Steps 3-6 and 8-9 could be committed to upstream repositories. And one could probably create the meson cross file using gradle and then call meson from gradle, so that in the end it's just a single gradle command.

(2/2)

@larma @GeopJr @Kelbaz @cassidy @bender thanks for this! Sadly its more complicated than i thought it would be
@cidra @tragivictoria @GeopJr @Kelbaz @cassidy @bender
yes, pixiewood can be used to do steps 3-5 and 8-9, which as I said above can (and IMO should) be committed upstream. You can also use pixiewood to do steps 2, 7 and 10 on the build environment. So I would say that pixiewood is a good starting point for app developers who want to add support for building their app for Android.

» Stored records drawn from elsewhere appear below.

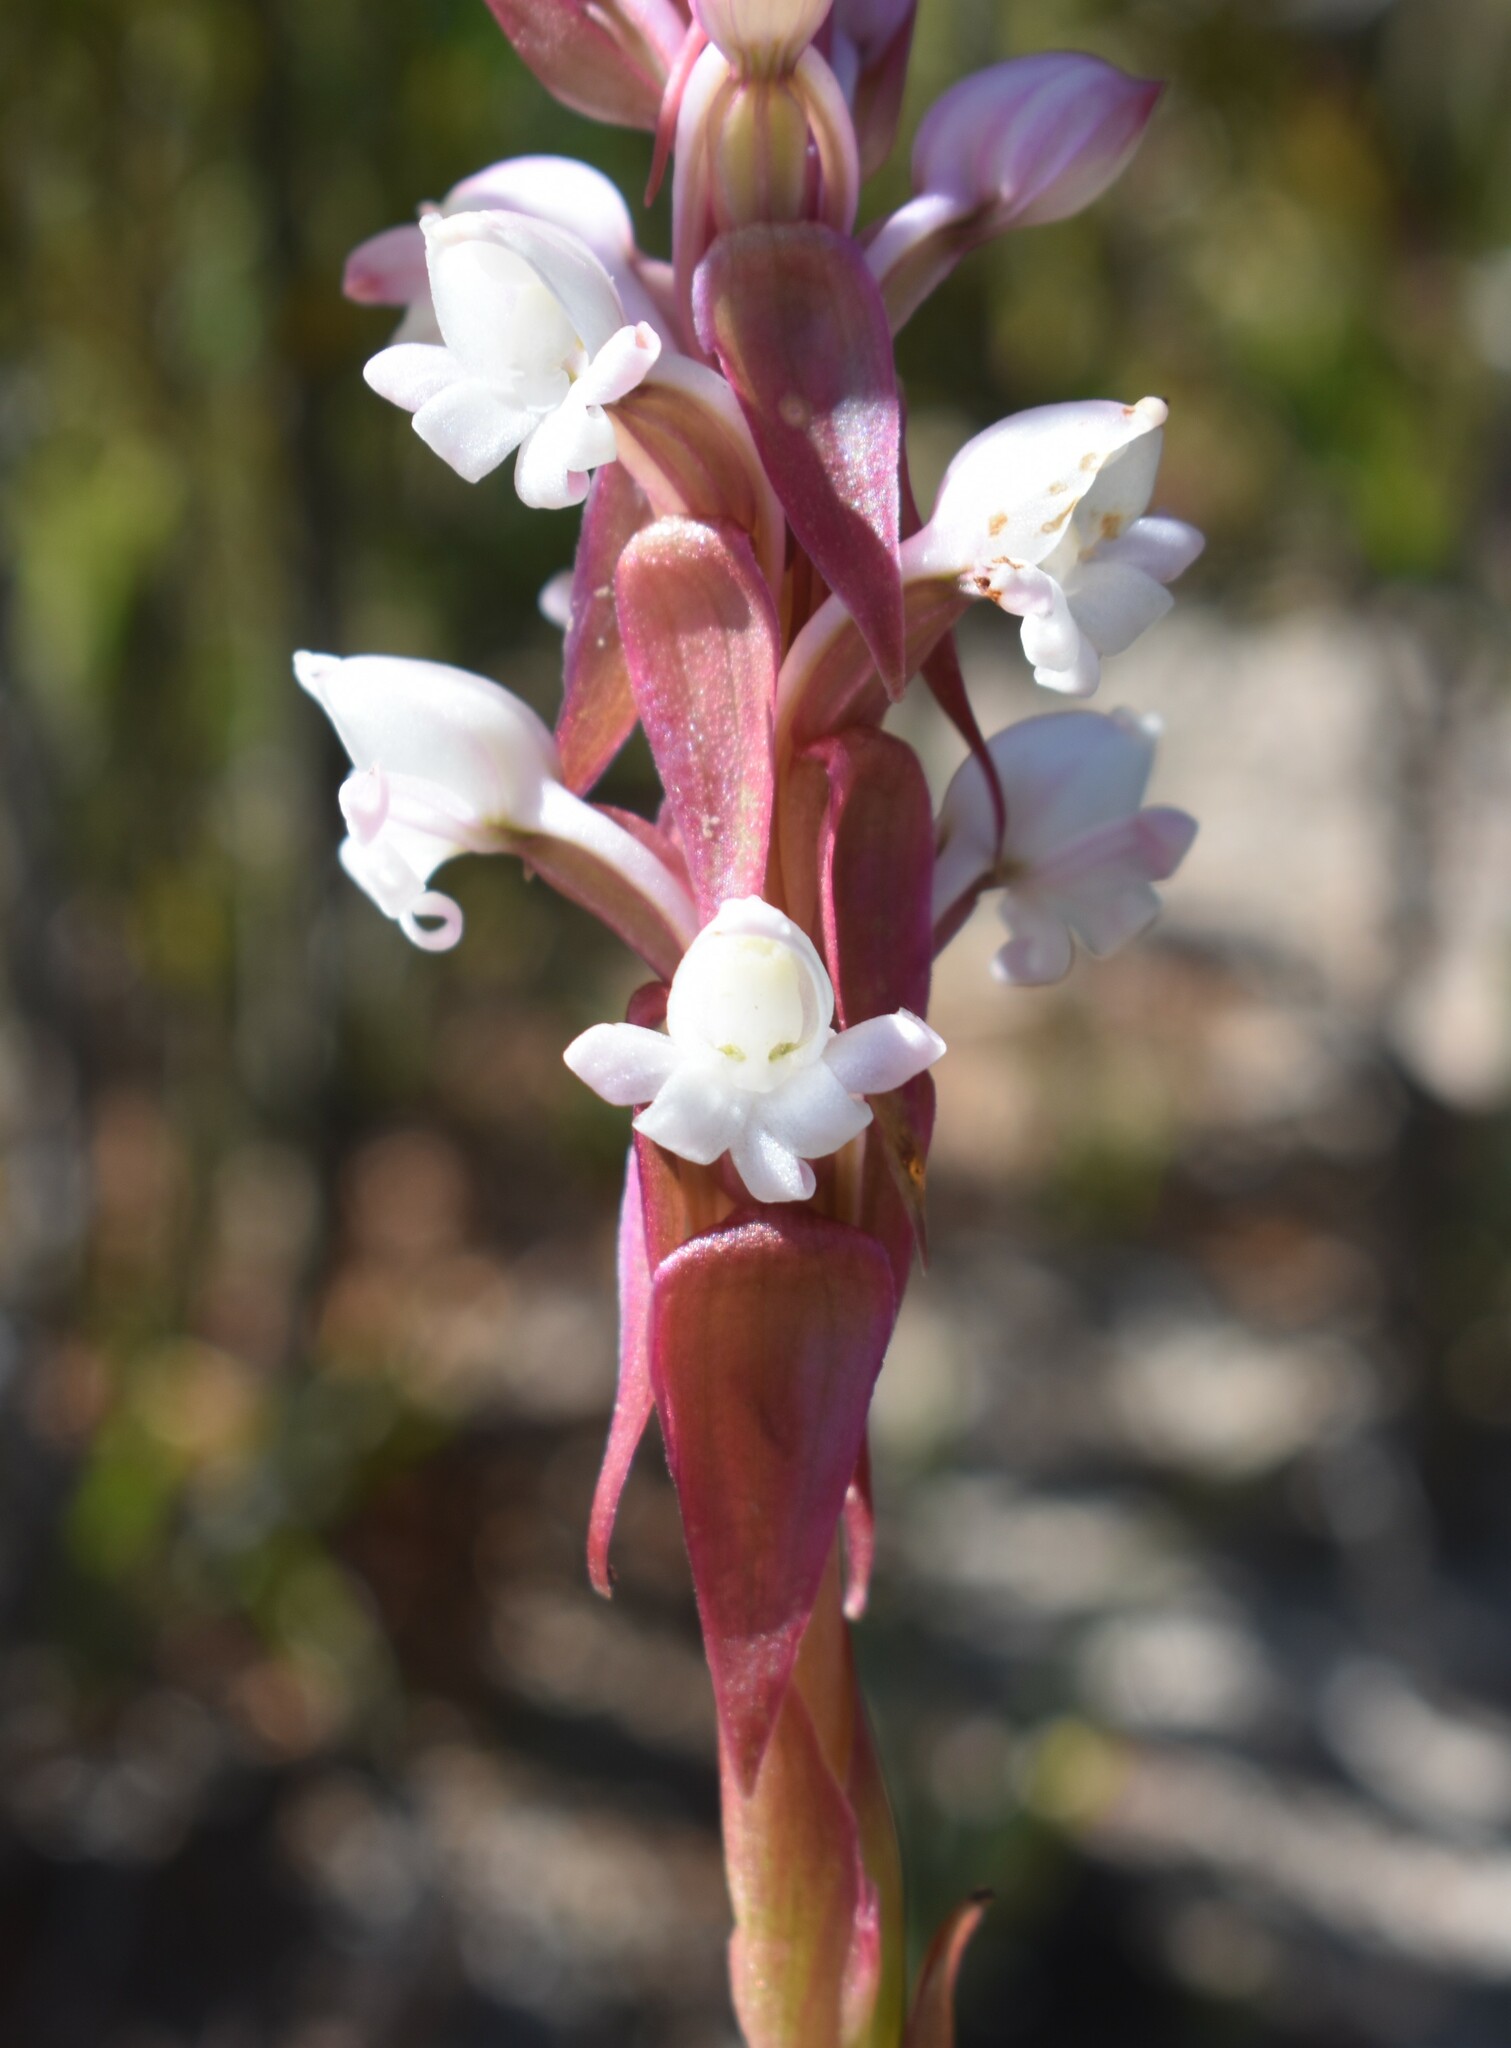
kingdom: Plantae
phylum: Tracheophyta
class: Liliopsida
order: Asparagales
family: Orchidaceae
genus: Satyrium
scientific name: Satyrium acuminatum
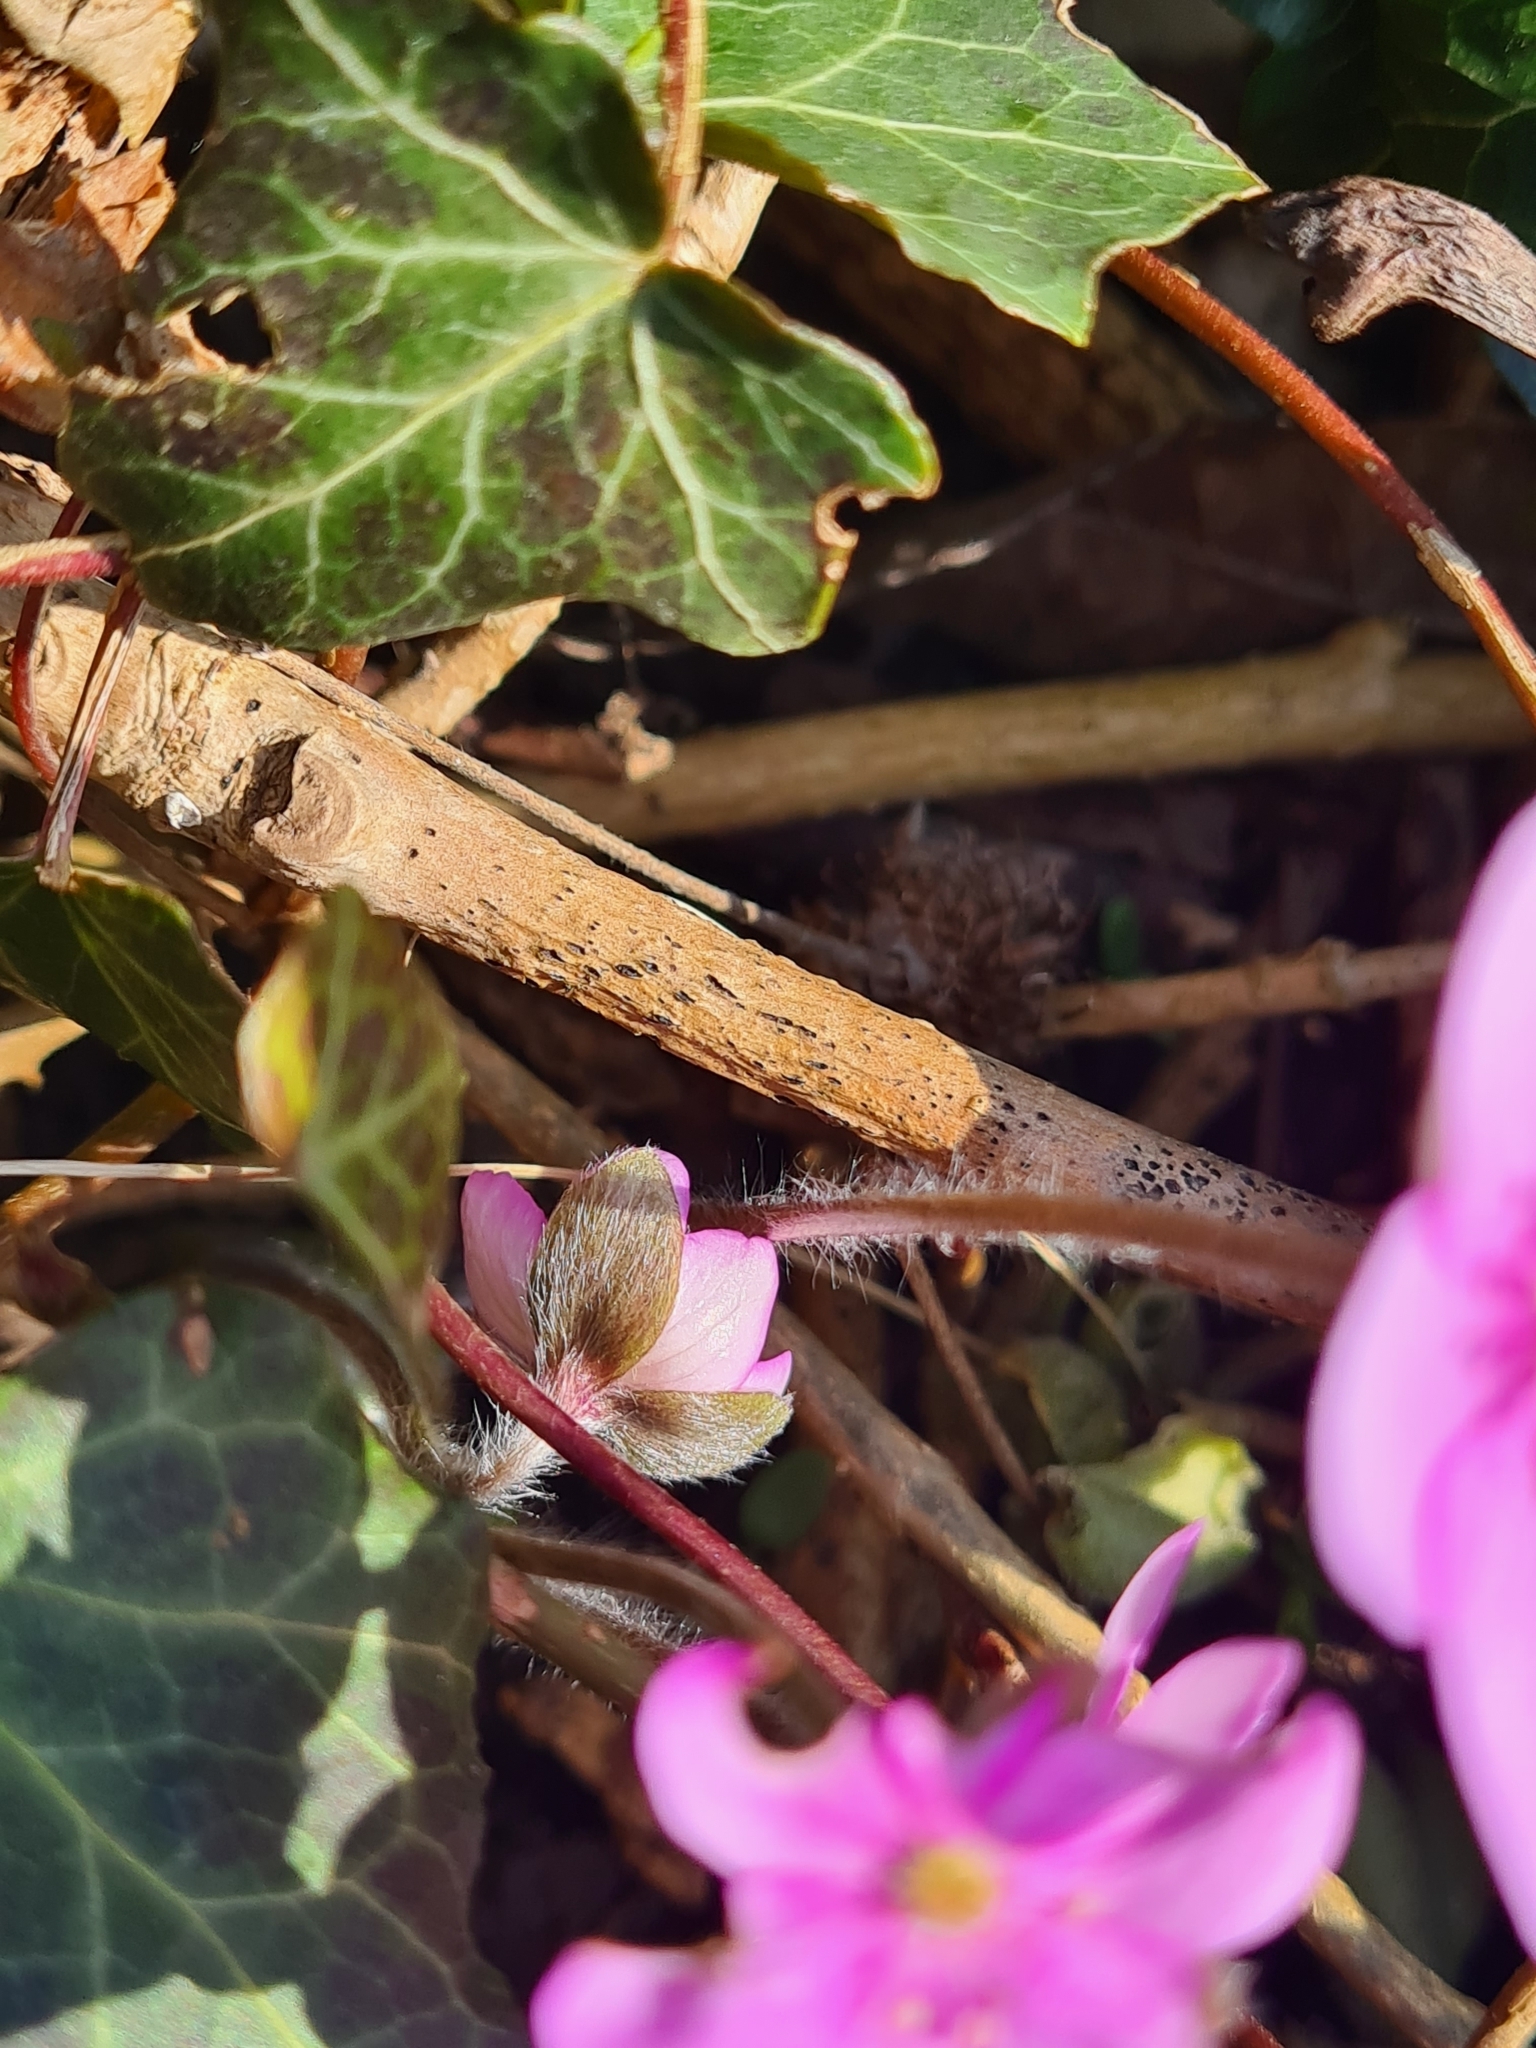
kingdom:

@cidra @tragivictoria @GeopJr @Kelbaz @cassidy @bender
An interesting tool though could be a gradle plugin that:
- Makes sure Android SDK+NDK are set up correctly (easy via existing android gradle plugin)
- Invokes meson setup/compile/install during the Gradle assemble process
- Adds respective meson build artifacts into sources on the Android gradle plugin
This would bundle steps 1-2, 4 and 7-10 into a single gradle invocation and could make it convenient to build GTK apps from Android Studio.
@larma This is so cool! I feel like it opens up for a future GNOME-on-my-phone where projects like postmarketos works from the bottom up while this enables app developers to *relatively* easily test their apps in a mobile setting until all the pieces for "daily driving" a GNOME phone is there!
@larma @tragivictoria @GeopJr @cassidy @bender I think the lack of information and documentation on how to compile a gtk4 app on android is a big obstacle for someone to start build for phones. That is really helpful! I wish we had some docs for this 
@Kelbaz @tragivictoria @GeopJr @cassidy @bender I believe one reason why we don't have a lot of docs for developers yet is that things are likely going to change soon. Some of the Android-specific code is going to be moved from GTK into GLib, which is great, because we can have more platform-specific logic in GLib (e.g. to post notifications) and it means GStreamer and GTK can share some of the Android logic that's currently duplicated.
@larma @GeopJr @Kelbaz @cassidy @bender can you please tell us about the performance?